AdaptiveAvgPool2d(output_size=1)
torch.Size([128, 256, 1, 1])

Lambda()
torch.Size([128, 256])

Linear(in_features=256, out_features=10, bias=True)
torch.Size([128, 10])

Code for building groups

groups=[]
param={}
break_points=[0,7] # also tried [0,1,7]
for i,j in enumerate(break_points):
  if j!=0 and i==0:
    param['momentum']=0.9
    param['params']=model[0:j].parameters()
    groups.append(param)
    param={}
  if i+1==len(break_points):
    param['params']=model[j:].parameters()
    param['momentum']=0.9
    groups.append(param)
    break 
    
  param['params']=model[j:break_points[i+1]].parameters()
  param['momentum']=0.9
  groups.append(param)
  param={}

ptrblck · May 12, 2019, 11:07pm

The first condition will never be met as far as I see it, since i==0 only in the first iteration, where your break_points list contains a 0, so that j!=0 will be False.

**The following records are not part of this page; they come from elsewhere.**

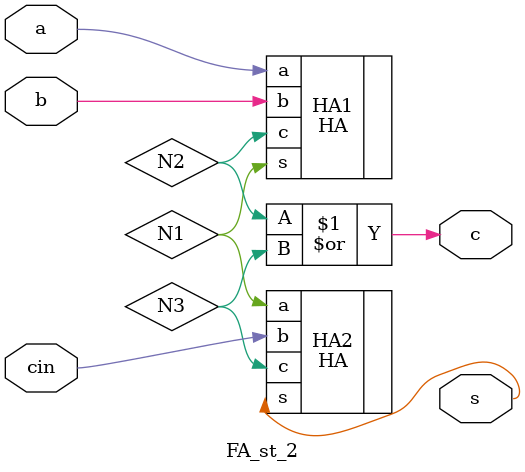
<source format=v>
`timescale 1ns/1ps
module FA_st_2(s,c,a,b,cin);
    input a,b,cin;
    output s,c;
    wire N1,N,N3;

    //HA HA1(N1,N2,a,b);
    HA HA1(.s(N1),.c(N2),.a(a),.b(b));
    //HA HA2(s,N3,N1,cin);
    HA HA2(.s(s),.c(N3),.a(N1),.b(cin));
    or or1(c,N2,N3);
endmodule

</source>
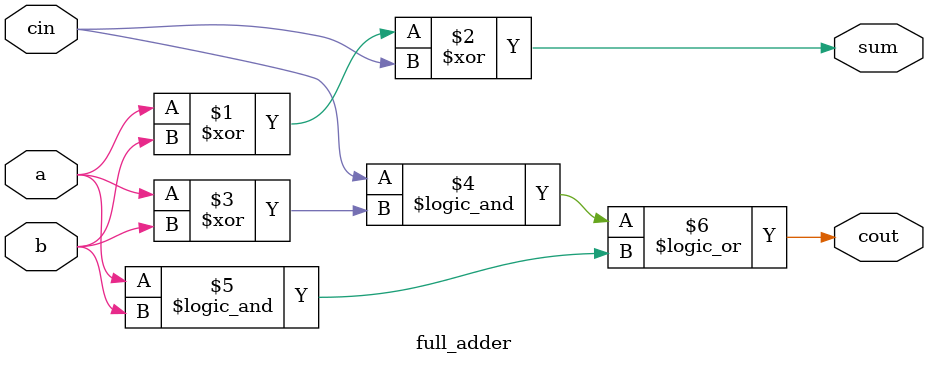
<source format=sv>

module full_adder (
  input a, b, cin,
  output sum, cout
);
  
  assign sum = a ^ b ^ cin;
  assign cout = cin && (a ^ b) || (a&&b);
  
endmodule

</source>
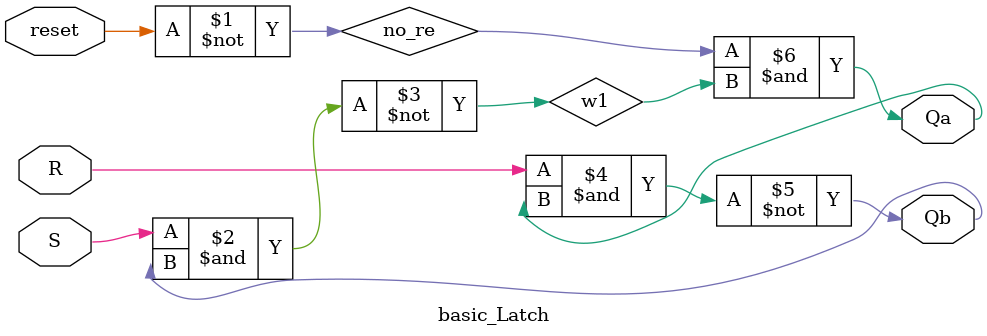
<source format=sv>
`timescale 1ns / 1ps

module basic_Latch(
input R,input S,input reset,output Qa,output Qb
    );
    logic no_re,w1;

    assign no_re=~reset;
    
    assign w1=~(S&Qb);
    
    assign Qb=~(R&Qa);
    
    assign Qa=(no_re&w1);
    //assign Qa=(Qa&no_re);

endmodule

</source>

Jaideep_Valani · May 13, 2019, 11:14am

hi ptrblck
thanks for reply …first condition is for case when break points are say 3,7 …so first group has to be 0 to 3 ,secomd 3 to 7 and last 7 till end .so if i pass 0 ,7 ,then groups wld be 0 to 7 and 7 till end …
here m not sure if m grouping param correctly as my model performs worse with these grouping compared to having one default group of all params.